His whole life he was diagnosed with severe autism. He is non verbal and is on a 2 year old level. He has a lot of sensory issues. He was not potty trained up until last year. A few years ago another genetic test was done on him, he has had so many before. They found a mutation on his 12th pair of chromosomes linking him to Smith Magenis Syndrome, 1000 people in the world have it. I truly believe its a form of Autism, but it is so new and because 1000 people have it, studies are rarely done. He was born in 1983 and something so severe in the 80s was just masked by and immense amount psychotrophic meds. There was no google. It was the age of "What doctor says is correct and you listen". There was no parent training. There were no support groups. It was my mom, my dad, me, and Billy against the world.
Every single day for the 4 of us was a constant battle. Making sure Billy wasn't in the room when opening a new jar or a garbage bag because the sound set him for a loop. At 7 pm all TVs off because if he heard wheel of fortune the living room wall might come down. Haircuts, I will never be ready to talk about what transpired with hair cuts. I can tell you when he is happy he is a ball of joy. His laugh is so honest and real. His smile so true. The smallest things make his life happy. He is an angel and extremely special.

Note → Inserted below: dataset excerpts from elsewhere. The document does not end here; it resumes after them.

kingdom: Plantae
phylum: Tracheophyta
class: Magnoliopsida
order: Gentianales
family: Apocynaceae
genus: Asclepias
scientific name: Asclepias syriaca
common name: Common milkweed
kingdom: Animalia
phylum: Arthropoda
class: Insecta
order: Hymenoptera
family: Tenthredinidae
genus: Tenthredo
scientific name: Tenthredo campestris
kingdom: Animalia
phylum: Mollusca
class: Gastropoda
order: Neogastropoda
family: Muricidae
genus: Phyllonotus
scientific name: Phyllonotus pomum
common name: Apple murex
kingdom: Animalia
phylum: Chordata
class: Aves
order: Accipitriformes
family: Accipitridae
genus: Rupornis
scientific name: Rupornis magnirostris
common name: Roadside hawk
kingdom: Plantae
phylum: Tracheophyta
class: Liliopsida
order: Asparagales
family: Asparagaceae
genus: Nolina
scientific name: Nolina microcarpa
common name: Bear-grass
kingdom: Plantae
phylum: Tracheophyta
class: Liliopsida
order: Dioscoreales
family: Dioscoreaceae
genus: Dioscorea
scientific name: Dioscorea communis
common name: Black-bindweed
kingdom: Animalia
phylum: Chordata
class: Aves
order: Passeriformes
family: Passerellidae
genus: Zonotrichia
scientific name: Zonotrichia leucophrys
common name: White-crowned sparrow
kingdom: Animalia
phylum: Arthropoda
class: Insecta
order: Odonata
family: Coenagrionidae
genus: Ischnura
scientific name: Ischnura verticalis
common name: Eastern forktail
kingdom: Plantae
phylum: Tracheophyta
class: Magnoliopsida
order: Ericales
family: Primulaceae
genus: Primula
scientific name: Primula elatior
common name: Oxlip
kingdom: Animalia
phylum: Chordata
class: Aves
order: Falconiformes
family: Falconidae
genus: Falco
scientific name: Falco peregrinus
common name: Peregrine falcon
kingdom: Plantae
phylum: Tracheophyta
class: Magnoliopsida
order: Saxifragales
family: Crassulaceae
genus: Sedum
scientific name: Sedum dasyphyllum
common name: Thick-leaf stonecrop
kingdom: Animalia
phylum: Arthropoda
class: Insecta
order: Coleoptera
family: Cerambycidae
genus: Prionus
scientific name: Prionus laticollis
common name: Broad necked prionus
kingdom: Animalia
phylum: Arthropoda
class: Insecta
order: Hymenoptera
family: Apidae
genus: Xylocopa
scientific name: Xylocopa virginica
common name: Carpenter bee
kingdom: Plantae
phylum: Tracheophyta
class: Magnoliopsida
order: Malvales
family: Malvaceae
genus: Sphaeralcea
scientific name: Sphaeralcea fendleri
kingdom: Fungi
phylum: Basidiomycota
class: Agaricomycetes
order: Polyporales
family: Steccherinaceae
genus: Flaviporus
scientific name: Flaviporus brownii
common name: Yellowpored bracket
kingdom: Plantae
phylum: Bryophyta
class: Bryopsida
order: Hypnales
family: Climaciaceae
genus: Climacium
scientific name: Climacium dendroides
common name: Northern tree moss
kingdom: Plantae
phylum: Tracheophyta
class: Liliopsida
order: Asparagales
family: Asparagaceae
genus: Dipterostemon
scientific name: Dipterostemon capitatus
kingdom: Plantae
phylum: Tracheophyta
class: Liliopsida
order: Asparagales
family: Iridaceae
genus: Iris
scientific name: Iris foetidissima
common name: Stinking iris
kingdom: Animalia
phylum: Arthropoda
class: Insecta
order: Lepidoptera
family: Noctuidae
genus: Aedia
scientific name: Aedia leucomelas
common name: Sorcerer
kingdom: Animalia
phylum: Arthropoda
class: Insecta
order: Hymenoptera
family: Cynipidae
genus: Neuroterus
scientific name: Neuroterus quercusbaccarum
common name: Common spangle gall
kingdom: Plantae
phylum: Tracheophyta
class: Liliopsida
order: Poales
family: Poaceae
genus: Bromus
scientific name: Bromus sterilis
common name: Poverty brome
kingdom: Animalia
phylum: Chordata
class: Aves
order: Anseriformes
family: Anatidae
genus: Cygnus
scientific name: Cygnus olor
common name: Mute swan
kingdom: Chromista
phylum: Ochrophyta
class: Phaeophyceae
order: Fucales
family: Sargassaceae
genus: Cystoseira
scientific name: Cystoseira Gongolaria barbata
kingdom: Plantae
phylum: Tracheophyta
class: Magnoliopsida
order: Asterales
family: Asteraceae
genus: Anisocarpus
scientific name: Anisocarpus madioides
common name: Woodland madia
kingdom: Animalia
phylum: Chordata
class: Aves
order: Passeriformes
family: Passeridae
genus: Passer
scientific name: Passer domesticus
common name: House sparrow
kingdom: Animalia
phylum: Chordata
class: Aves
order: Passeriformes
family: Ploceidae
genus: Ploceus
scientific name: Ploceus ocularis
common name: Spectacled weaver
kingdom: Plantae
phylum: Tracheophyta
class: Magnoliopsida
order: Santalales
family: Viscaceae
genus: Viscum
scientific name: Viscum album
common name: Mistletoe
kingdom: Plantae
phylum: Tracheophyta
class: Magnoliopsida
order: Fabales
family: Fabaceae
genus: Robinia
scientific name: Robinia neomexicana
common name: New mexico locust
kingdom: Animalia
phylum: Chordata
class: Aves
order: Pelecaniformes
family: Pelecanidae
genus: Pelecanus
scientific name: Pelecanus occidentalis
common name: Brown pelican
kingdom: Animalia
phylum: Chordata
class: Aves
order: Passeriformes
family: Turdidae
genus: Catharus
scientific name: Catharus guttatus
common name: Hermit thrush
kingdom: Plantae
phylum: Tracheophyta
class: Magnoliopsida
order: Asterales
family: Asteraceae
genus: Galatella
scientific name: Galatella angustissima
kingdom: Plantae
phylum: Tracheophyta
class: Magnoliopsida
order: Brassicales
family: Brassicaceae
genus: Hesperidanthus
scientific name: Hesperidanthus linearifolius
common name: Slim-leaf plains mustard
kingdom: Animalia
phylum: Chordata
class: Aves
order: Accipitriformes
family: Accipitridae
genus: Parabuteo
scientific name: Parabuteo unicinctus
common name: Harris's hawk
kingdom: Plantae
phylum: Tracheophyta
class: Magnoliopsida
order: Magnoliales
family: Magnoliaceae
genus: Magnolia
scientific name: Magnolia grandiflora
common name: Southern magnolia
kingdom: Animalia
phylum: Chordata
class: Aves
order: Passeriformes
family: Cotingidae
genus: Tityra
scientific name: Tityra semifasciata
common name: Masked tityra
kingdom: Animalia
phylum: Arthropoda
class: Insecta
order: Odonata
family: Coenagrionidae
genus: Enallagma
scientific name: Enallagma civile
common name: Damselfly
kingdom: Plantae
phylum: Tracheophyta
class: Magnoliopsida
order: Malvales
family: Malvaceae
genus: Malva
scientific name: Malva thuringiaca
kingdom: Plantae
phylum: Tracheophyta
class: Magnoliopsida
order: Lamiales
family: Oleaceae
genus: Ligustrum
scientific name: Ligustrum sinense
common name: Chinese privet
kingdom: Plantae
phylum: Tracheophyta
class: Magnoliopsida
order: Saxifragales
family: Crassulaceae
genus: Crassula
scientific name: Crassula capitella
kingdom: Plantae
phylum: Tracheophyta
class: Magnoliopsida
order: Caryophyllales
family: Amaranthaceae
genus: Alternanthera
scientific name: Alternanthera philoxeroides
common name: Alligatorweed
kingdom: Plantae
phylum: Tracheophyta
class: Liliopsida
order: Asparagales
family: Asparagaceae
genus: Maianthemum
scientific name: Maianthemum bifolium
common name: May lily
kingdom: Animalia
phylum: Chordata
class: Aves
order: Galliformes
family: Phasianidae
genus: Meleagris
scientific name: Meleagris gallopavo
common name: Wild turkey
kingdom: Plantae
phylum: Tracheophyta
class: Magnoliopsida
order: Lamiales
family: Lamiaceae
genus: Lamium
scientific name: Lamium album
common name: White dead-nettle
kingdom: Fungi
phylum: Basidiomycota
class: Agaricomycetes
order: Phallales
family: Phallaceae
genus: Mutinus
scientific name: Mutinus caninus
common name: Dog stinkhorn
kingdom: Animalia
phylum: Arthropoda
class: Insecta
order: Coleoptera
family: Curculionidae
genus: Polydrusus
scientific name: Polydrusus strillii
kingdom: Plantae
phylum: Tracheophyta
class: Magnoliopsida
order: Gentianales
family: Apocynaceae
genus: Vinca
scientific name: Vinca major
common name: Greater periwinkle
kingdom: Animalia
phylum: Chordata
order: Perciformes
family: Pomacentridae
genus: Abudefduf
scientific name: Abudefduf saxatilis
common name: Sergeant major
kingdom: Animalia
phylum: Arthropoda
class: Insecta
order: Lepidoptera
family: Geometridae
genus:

So this was my life and still is. Billy is now in a center where he goes to school 6 days a week and lives in a house with 5 other people like him. He has constant 1:1 24/7. He is off all of his meds on some insane organic diet and happier than ever. In his late teens his quality of life dwindled, so we made one of the hardest decisions. Hind sight, it was the best thing we ever did for him. We see him often.
When I was pregnant I was ready to conquer the world with my new family. The last thing on my mind would be my daughter having special needs. I had that chapter in my life already. I payed my dues, I thought. I had no resentment towards my child hood or my brother. My life was in perspective. I was so thankful and positive. I got it God, I passed the test. I understood what life was all about. It was the last thing I expected. Now here we are on the Spectrum, on the other side, the high functioning side. Experience on both ends, they are both difficult in their own ways. The pain I never felt as a child, that I guess I should of resurfaces ever so often.
When Grace was younger she would bang her head against the wall, and inside I would lose it. When I am going on no sleep and we have to physically force her to do something, I break down. When I read her progress reports from all her therapists, my heart drops. I still do not understand why things happen the way they do. How the hell did my parents do this? How did they always have a smile on their face and enjoy life the way they did? A lot of what my Mom and Dad did keeps me sane today. On the bad days when I push through I think back to what they did, and it gives me strength. My mom and dad had an Autism Awareness Car Magnet from when car magnets were very rare. And now I have it, it was passed down to me. How deranged is that? Now I wonder, will I pass it down to my child for my grandchildren? Yea, I might be getting ahead of myself but do you blame me?
Autism has been apart of my life for 27 years and counting. There is a reason. There has to be? right?